#### TREŚĆ ZADANIA 1
Proszę ocenić, czy poniższe stwierdzenia (a), (b) i (c) są zgodne z wybranym fragmentem, odpowiadając przy każdym „tak” lub „nie” i przytaczając dosłownie rozstrzygające słowa tekstu. (a) W Kielcach w 1945 r. aresztowano wszystkich pracowników sądu i prokuratury, także woźnego. (b) Igor Andrejew urodził się w Krakowie. (c) Igor Andrejew przyjechał do Polski jako repatriant w 1951 r.
#### TREŚĆ ZADANIA 2
Proszę podjąć tekst o strachu w powojennej Polsce i karierze Igora Andrejewa i poprowadzić go dalej od miejsca, w którym się kończy.

#### WYBRANY FRAGMENT
__________
Lęk budziła sytuacja zagrożenia, gdyż według władzy każdy mógł być uznany za winnego i trafić do aresztu. Na przykład w Kielcach w 1945 r. dochodzi do aresztowania wszystkich, łącznie z woźnym, pracowników sądu i prokuratury. Jeśli w Polsce możemy mówić o terrorze masowym, to właśnie wtedy". Wtedy też budzą się podsycane przez władzę irracjonalne lęki, strach przed rzekomym mordem rytualnym chrześcijańskich dzieci przez Żydów staje się pretekstem do pogromów. A w prasie pojawiają się informacje o grasującym w Krakowie kanibalu.

Historia Igora Andrejewa, jednego z sędziów, który skazał na śmierć gen. Augusta Fieldorfa „Nila", stanowi najlepszy dowód na to, że życie w warunkach permanentnego strachu zmienia postrzeganie odwagi i tchórzostwa. Andrejew urodził się w Wilnie, pochodził z prawniczej rodziny. Jego ojciec, przed wojną znany adwokat, bronił między innymi sprawcę zamachu na radzieckiego dyplomatę. Podczas wojny został wywieziony w głąb Rosji, skąd nigdy nie wrócił.

Co pod rządami Sowietów przeżył sam Igor Andrejew, nie wiemy. Jednak wiele lat później o radzieckim wymiarze sprawiedliwości pisał: „Utożsamiać wymiar sprawiedliwości w Polsce z radzieckim może tylko ten, kto nie mieszkał w ZSRR, w kraju strachu, zakłamania i bezprawia". Jako repatriant przyjechał do Polski w 1947 r. Zdolny prawnik szybko zrobił karierę jako pracownik Ministerstwa Sprawiedliwości i wicedyrektor szkoły Duracza w ekspresowym trybie kształcącej nowe, sprawdzone kadry dla ludowego wymiaru sprawiedliwości. W 1951 r. trafił do sądu wojewódzkiego, a stamtąd oddelegowano go do Sądu Najwyższego.
__________
#### ZAPISANE DANE
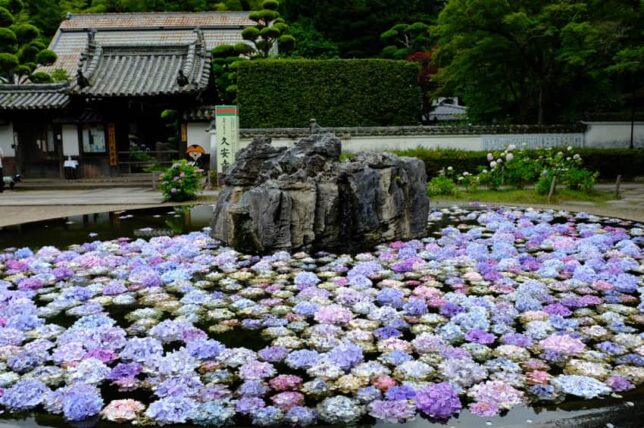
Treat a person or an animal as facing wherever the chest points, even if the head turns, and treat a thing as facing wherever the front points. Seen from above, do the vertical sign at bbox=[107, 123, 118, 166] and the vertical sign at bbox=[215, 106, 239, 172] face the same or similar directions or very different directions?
__________
#### POLE ODPOWIEDZI 1
(a) Tak: „w Kielcach w 1945 r. dochodzi do aresztowania wszystkich, łącznie z woźnym, pracowników sądu i prokuratury”.
(b) Nie: „Andrejew urodził się w Wilnie”.
(c) Nie: „Jako repatriant przyjechał do Polski w 1947 r.”.

#### POLE ODPOWIEDZI 2
Sprawa gen. Augusta Fieldorfa „Nila" była jedyną czysto polityczną, w jakiej orzekał. Wyrok śmierci skład sędziowski wydał jednogłośnie. Andrejew opowiadał po latach, że przekonywał przewodniczącego składu sędziowskiego, iż nie należy orzekać najwyższego wymiaru kary. Jednak w dniu wydania wyroku ku jego zdumieniu skład sędziowski się zmienił. Gdy pytano go, dlaczego i on nie wycofał się ze sprawy, odpowiadał: „Otóż dla mnie wycofanie się byłoby tchórzliwą ucieczką, byle tylko nie narazić swojego imienia na jakikolwiek zarzut".

Kiedy sprawa wyroku wyszła w latach 90. na jaw, Andrejew, wówczas niezwykle ceniony naukowiec, profesor prawa karnego, opuścił uczelnię. Jednak jemu jednemu nie brakowało potem odwagi, żeby na ten temat się wypowiadać. By skontaktować się z rodziną gen. „Nila" i przyznać do błędu.

W liście do dyrektora Instytutu Prawa Karnego tłumaczył: „Dzisiaj rodzi się pytanie, czy Sąd Najwyższy nie wydał wyroku pod naciskiem. Muszę stwierdzić, że nikt nie zwracał się do mnie z żądaniem, abym wydał takie lub inne orzeczenie. W tym sensie nacisku indywidualnego na mnie nie było. Nie wiem, czy taki nacisk nie był powodem determinacji pozostałych sędziów. Jednakże, biorąc pod uwagę, że działo się to w czasach największego terroru stalinowskiego, można mówić o presji, którą odczuwali wszyscy, ilekroć chodziło o wykonanie sugestii organów bezpieczeństwa".

Sam sobie skreślałem

Często szczególną gorliwością wyróżniali się ci, na których władza ludowa miała haki w postaci „niewłaściwych" epizodów w biografii, takich, które w normalnych czasach stanowiłyby powód do dumy. Czesław Łapiński w 1945 r. zgłosił się na ochotnika do LWP, by pracować w sądzie wojskowym. Ale zanim jako prokurator zaczął oskarżać w procesach doraźnych, w których zapadało najwięcej wyroków śmierci, zanim posłał na śmierć w procesie pokazowym rotmistrza Witolda Pileckiego i kapitana Stanisława Sojczyńskiego „Warszyca", miał piękną wojenną kartę.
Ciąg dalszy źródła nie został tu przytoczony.